No one wants to look dumb as a bag of hammers.  And I want to say that determining baptism is not a likely prospect given the fact that for the last two thousand years the church has been arguing about baptism.  Even though we may not be able to determine the reach or design or degree of baptism, baptism should determine how we treat each other, what we are willing to be for each other.

The only real great clue about baptism we have in our passage today is when it says, for the forgiveness of sins.  The church has often taken this clue and tried to rush the gates of heaven or make demands on those seeking baptism that they are truly repentant.  Yet, the clue of our passage isn’t about the baptized, but the church.  How is the church the one who welcomes the unwashed, the unwanted, the outcast?  That is the nature of baptism, accepting the undesirable.  That is what fueled Delmar and Pete with such great hope: maybe the world would no longer see us as criminals.

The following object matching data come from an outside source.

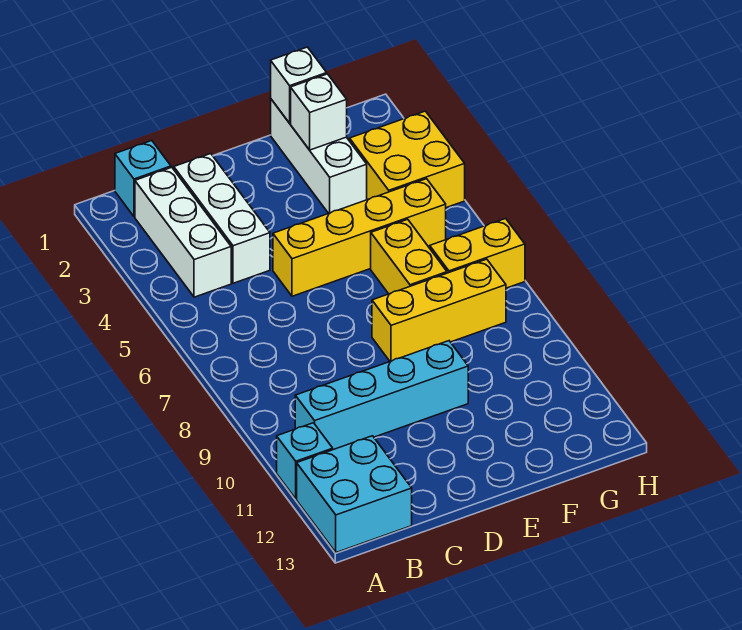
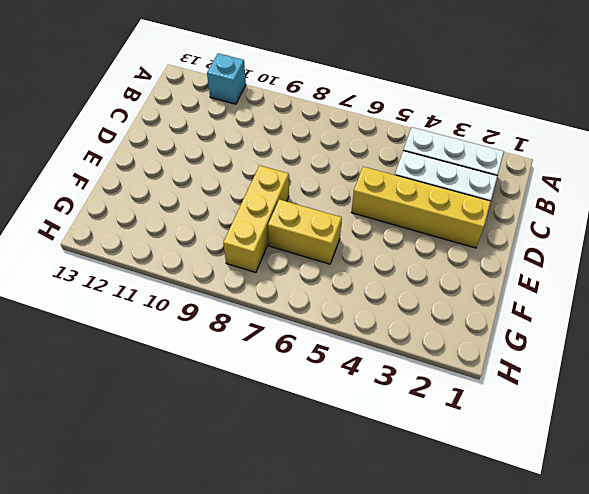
yellow 1x4 brick [351,167,491,248] -> yellow 1x4 brick turned to [273,179,446,296]
none -> cyan 2x2 brick [297,436,412,552]
none -> cyan 1x1 brick [115,141,171,217]
none -> cyan 1x4 brick [295,341,468,450]

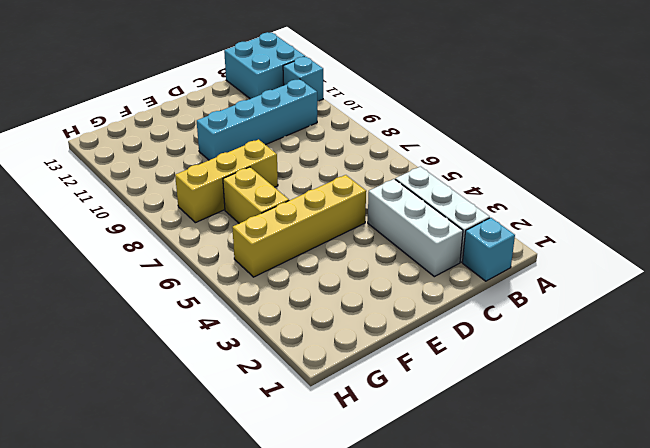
none -> white 1x3 brick [271,99,367,213]
none -> yellow 2x2 brick [350,111,465,208]
none -> yellow 1x2 brick [430,219,525,288]

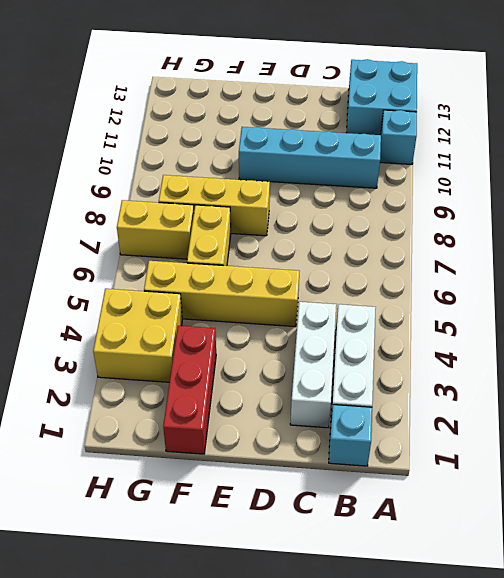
red 1x3 brick [163,326,216,454] -> white 1x3 brick [271,99,367,213]
none -> white 1x1 brick [271,47,327,123]
none -> white 1x1 brick [291,74,347,150]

The church would debate this issue for the next fifty years directly, and from that point on indirectly.  Maybe arguing about this is the way we work it out.  Maybe struggling with inclusion and acceptance and seeing each other as right with God is the nature of the church. Maybe.

Yet, what if we do more than argue?  What if we are bold with grace?  Sometimes the fight is life.  Pete and Delmar believed they have been given something truly profound and powerful in baptism, is that what we believe?  To be forgiven, to be free of sin: this is what Christ has called us to offer to the world.  Are we without ability to contain the joy of this hope or are we a bit too realistic, a bit too much like Everett?

Freedom from sin, acceptance, being made right with God that is what Peter offered to the house in Caesarea.  How that is, how much, does it include the fine State of Mississippi, that is open for debate?  And we can.  Yet, what we must do, what we must be (somehow and ever) is bold in offering grace, bold in our inclusion and acceptance.  Baptism is a truly wily sacrament.  Amen.